[EXTRACTED MATERIAL — start]

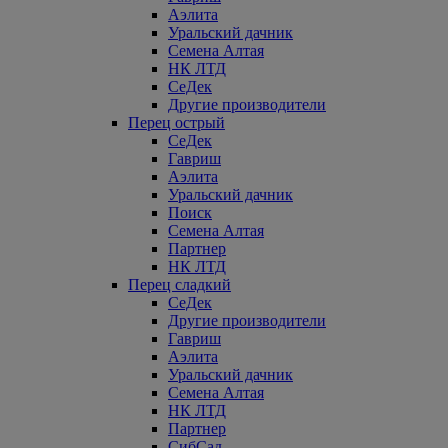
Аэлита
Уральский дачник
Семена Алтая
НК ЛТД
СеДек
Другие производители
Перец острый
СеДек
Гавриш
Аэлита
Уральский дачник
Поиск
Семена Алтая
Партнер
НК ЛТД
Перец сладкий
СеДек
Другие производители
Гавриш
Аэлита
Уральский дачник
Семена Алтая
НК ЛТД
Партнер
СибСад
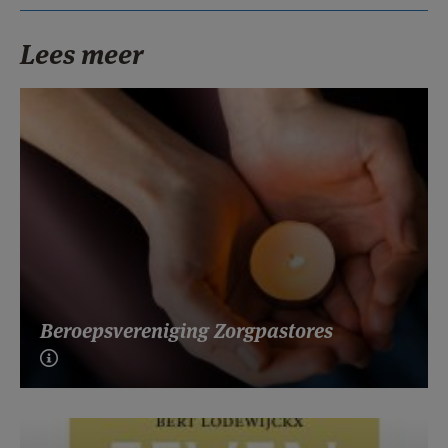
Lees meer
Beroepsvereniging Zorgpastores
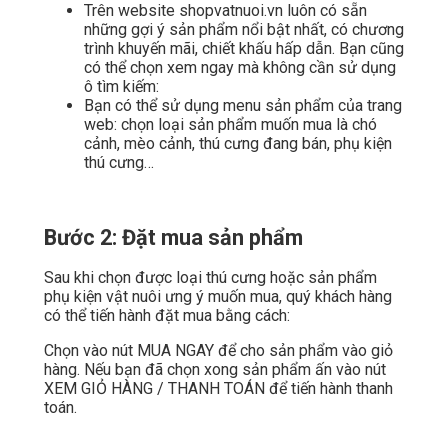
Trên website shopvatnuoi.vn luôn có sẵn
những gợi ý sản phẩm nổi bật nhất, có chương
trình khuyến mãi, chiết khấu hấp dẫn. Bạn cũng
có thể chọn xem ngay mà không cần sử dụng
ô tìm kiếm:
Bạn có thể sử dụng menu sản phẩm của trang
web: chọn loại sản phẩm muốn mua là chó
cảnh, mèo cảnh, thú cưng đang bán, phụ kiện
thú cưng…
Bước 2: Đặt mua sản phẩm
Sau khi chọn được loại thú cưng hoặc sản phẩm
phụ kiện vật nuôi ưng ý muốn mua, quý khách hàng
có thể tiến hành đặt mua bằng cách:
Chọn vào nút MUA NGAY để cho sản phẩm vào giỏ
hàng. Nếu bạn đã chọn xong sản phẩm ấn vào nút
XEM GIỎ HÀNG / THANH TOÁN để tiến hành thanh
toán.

[EXTRACTED MATERIAL — finish]
[EXTRACTED MATERIAL — start]

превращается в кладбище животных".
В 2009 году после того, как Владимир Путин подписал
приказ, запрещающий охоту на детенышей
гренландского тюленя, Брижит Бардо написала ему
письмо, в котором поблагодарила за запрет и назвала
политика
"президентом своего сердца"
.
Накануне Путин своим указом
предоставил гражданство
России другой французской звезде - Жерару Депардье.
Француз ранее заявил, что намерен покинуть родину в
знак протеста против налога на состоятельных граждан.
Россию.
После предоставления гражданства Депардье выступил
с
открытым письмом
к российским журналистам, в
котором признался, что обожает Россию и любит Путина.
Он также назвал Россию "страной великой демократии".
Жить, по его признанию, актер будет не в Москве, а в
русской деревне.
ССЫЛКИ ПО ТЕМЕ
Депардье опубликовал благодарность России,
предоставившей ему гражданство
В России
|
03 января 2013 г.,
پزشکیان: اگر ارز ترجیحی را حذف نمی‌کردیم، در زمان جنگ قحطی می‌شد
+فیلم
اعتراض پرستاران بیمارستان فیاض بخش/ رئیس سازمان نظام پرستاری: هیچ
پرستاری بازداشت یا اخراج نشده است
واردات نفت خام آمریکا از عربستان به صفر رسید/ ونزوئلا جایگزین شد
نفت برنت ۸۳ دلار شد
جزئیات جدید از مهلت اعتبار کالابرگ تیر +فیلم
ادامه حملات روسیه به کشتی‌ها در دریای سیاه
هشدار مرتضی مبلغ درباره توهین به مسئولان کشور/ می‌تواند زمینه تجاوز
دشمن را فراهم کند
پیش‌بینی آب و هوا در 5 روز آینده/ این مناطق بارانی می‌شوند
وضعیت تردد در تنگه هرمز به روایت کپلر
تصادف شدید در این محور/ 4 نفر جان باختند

[EXTRACTED MATERIAL — finish]
[EXTRACTED MATERIAL — start]

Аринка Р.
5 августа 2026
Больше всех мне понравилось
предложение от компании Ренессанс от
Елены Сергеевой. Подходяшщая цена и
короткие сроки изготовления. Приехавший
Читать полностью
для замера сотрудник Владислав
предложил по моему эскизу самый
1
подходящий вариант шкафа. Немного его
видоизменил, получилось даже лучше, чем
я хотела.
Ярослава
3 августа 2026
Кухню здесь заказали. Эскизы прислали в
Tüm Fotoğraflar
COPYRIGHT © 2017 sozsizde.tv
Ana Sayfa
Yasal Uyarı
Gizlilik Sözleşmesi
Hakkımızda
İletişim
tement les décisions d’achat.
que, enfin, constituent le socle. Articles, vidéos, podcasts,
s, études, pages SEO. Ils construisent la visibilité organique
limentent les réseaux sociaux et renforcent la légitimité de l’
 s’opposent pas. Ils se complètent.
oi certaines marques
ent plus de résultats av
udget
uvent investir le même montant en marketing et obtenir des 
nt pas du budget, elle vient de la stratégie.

[EXTRACTED MATERIAL — finish]

— WORK REQUIRED —
Report every line of the records in which the word "kiện" appears.

— FINAL ANSWER —
cảnh, mèo cảnh, thú cưng đang bán, phụ kiện
phụ kiện vật nuôi ưng ý muốn mua, quý khách hàng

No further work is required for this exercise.